◆ **AIM OF THE TASK**:
Transcribe the text of every item below word for word and line by line, leaving the pictures out of your answer.

[Transcribed page contents]
———

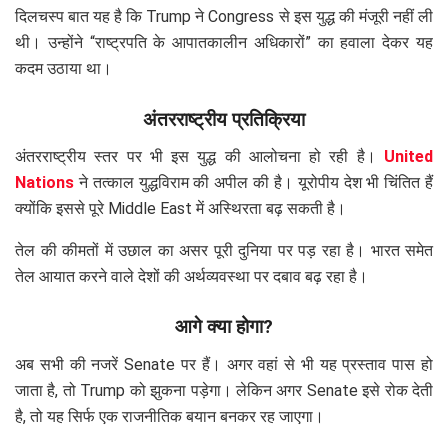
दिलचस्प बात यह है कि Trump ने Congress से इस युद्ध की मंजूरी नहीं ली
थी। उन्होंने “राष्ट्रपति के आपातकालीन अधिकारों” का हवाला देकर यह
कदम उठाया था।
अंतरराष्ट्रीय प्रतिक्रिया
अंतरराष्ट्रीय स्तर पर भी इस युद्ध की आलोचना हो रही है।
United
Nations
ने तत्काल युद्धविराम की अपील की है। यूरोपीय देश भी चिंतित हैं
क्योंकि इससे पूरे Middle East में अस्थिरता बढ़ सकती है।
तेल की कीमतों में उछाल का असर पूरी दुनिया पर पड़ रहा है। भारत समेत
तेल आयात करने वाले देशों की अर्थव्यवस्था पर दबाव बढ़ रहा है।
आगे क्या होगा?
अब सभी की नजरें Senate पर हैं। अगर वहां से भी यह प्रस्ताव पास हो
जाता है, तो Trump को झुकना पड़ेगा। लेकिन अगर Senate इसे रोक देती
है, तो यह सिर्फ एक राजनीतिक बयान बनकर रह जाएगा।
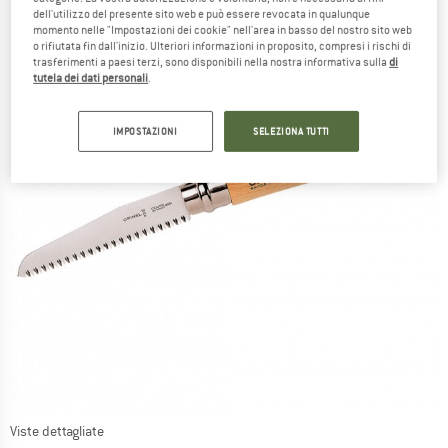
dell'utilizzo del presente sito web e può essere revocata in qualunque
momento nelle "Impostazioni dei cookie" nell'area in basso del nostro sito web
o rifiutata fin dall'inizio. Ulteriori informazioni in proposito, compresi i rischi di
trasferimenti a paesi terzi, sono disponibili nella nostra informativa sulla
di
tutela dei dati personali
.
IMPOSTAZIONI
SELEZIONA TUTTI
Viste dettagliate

———

◆ **SOLUTION**:
दिलचस्प बात यह है कि Trump ने Congress से इस युद्ध की मंजूरी नहीं ली
थी। उन्होंने “राष्ट्रपति के आपातकालीन अधिकारों” का हवाला देकर यह
कदम उठाया था।
अंतरराष्ट्रीय प्रतिक्रिया
अंतरराष्ट्रीय स्तर पर भी इस युद्ध की आलोचना हो रही है।
United
Nations
ने तत्काल युद्धविराम की अपील की है। यूरोपीय देश भी चिंतित हैं
क्योंकि इससे पूरे Middle East में अस्थिरता बढ़ सकती है।
तेल की कीमतों में उछाल का असर पूरी दुनिया पर पड़ रहा है। भारत समेत
तेल आयात करने वाले देशों की अर्थव्यवस्था पर दबाव बढ़ रहा है।
आगे क्या होगा?
अब सभी की नजरें Senate पर हैं। अगर वहां से भी यह प्रस्ताव पास हो
जाता है, तो Trump को झुकना पड़ेगा। लेकिन अगर Senate इसे रोक देती
है, तो यह सिर्फ एक राजनीतिक बयान बनकर रह जाएगा।
dell'utilizzo del presente sito web e può essere revocata in qualunque
momento nelle "Impostazioni dei cookie" nell'area in basso del nostro sito web
o rifiutata fin dall'inizio. Ulteriori informazioni in proposito, compresi i rischi di
trasferimenti a paesi terzi, sono disponibili nella nostra informativa sulla
di
tutela dei dati personali
.
IMPOSTAZIONI
SELEZIONA TUTTI
Viste dettagliate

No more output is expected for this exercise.